**THE PROBLEM**: From the entries below, transcribe exactly the lines between the line holding "بين الأماكن الأكثر" and the line holding "Oppdag CDON", inclusive; skip all other lines.

**DATA FOR THIS TASK**:
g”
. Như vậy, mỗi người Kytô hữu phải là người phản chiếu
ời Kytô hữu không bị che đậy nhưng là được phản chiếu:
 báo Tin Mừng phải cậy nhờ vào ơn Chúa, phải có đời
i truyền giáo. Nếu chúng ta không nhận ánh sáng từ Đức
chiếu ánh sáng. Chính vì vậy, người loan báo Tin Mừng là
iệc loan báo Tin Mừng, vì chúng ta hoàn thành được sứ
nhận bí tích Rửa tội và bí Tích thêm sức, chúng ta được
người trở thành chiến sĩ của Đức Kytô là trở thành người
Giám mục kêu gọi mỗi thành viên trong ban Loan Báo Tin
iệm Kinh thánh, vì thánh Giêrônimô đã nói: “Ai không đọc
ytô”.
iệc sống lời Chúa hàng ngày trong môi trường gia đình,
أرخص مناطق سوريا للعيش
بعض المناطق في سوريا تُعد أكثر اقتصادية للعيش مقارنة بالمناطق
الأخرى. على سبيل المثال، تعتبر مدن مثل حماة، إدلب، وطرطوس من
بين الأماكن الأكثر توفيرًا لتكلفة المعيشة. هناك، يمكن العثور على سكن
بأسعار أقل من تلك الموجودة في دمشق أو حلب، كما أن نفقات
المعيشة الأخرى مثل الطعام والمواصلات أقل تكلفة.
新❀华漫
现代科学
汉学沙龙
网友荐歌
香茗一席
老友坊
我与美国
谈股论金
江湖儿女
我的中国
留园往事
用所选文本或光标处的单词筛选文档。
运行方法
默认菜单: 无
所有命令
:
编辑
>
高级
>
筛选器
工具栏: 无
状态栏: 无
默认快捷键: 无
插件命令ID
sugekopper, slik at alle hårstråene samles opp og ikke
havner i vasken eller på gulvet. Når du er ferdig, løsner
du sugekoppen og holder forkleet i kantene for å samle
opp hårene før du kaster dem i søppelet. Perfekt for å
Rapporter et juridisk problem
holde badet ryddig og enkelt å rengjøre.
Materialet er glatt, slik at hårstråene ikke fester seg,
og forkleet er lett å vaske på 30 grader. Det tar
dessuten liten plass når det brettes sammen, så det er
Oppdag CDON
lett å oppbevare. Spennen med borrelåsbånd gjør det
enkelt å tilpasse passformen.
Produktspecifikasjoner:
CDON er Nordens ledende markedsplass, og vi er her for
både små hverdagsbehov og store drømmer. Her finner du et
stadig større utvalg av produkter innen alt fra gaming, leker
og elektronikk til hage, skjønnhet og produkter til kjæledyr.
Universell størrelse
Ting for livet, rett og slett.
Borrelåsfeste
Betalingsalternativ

* * *

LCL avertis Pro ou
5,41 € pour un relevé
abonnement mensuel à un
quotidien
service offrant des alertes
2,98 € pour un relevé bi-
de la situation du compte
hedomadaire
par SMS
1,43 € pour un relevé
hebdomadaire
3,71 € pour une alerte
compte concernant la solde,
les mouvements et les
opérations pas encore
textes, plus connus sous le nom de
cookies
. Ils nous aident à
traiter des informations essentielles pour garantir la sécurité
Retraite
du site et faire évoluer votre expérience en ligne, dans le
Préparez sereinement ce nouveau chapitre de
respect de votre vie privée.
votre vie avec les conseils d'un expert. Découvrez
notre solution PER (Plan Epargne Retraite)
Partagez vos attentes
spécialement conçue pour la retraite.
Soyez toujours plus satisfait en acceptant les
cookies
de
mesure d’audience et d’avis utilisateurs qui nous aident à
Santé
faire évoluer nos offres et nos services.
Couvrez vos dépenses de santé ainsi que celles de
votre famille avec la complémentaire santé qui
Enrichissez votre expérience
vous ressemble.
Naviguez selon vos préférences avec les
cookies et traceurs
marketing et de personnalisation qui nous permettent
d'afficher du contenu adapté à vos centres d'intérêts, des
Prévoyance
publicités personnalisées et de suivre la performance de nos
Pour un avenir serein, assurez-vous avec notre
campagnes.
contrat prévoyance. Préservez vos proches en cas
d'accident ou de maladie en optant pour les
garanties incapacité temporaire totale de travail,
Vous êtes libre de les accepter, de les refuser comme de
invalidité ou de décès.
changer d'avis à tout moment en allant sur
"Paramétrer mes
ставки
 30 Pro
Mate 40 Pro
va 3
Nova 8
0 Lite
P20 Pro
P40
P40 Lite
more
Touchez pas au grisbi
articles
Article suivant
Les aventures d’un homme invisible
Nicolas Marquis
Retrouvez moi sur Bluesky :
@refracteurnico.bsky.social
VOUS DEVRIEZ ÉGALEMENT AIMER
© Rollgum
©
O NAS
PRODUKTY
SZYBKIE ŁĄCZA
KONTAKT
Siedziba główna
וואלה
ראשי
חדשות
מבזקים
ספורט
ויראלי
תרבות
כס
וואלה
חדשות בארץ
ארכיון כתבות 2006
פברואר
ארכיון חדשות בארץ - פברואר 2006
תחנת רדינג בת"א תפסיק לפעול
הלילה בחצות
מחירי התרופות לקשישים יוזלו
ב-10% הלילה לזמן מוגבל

**FINISHED TASK**:
بين الأماكن الأكثر توفيرًا لتكلفة المعيشة. هناك، يمكن العثور على سكن
بأسعار أقل من تلك الموجودة في دمشق أو حلب، كما أن نفقات
المعيشة الأخرى مثل الطعام والمواصلات أقل تكلفة.
新❀华漫
现代科学
汉学沙龙
网友荐歌
香茗一席
老友坊
我与美国
谈股论金
江湖儿女
我的中国
留园往事
用所选文本或光标处的单词筛选文档。
运行方法
默认菜单: 无
所有命令
:
编辑
>
高级
>
筛选器
工具栏: 无
状态栏: 无
默认快捷键: 无
插件命令ID
sugekopper, slik at alle hårstråene samles opp og ikke
havner i vasken eller på gulvet. Når du er ferdig, løsner
du sugekoppen og holder forkleet i kantene for å samle
opp hårene før du kaster dem i søppelet. Perfekt for å
Rapporter et juridisk problem
holde badet ryddig og enkelt å rengjøre.
Materialet er glatt, slik at hårstråene ikke fester seg,
og forkleet er lett å vaske på 30 grader. Det tar
dessuten liten plass når det brettes sammen, så det er
Oppdag CDON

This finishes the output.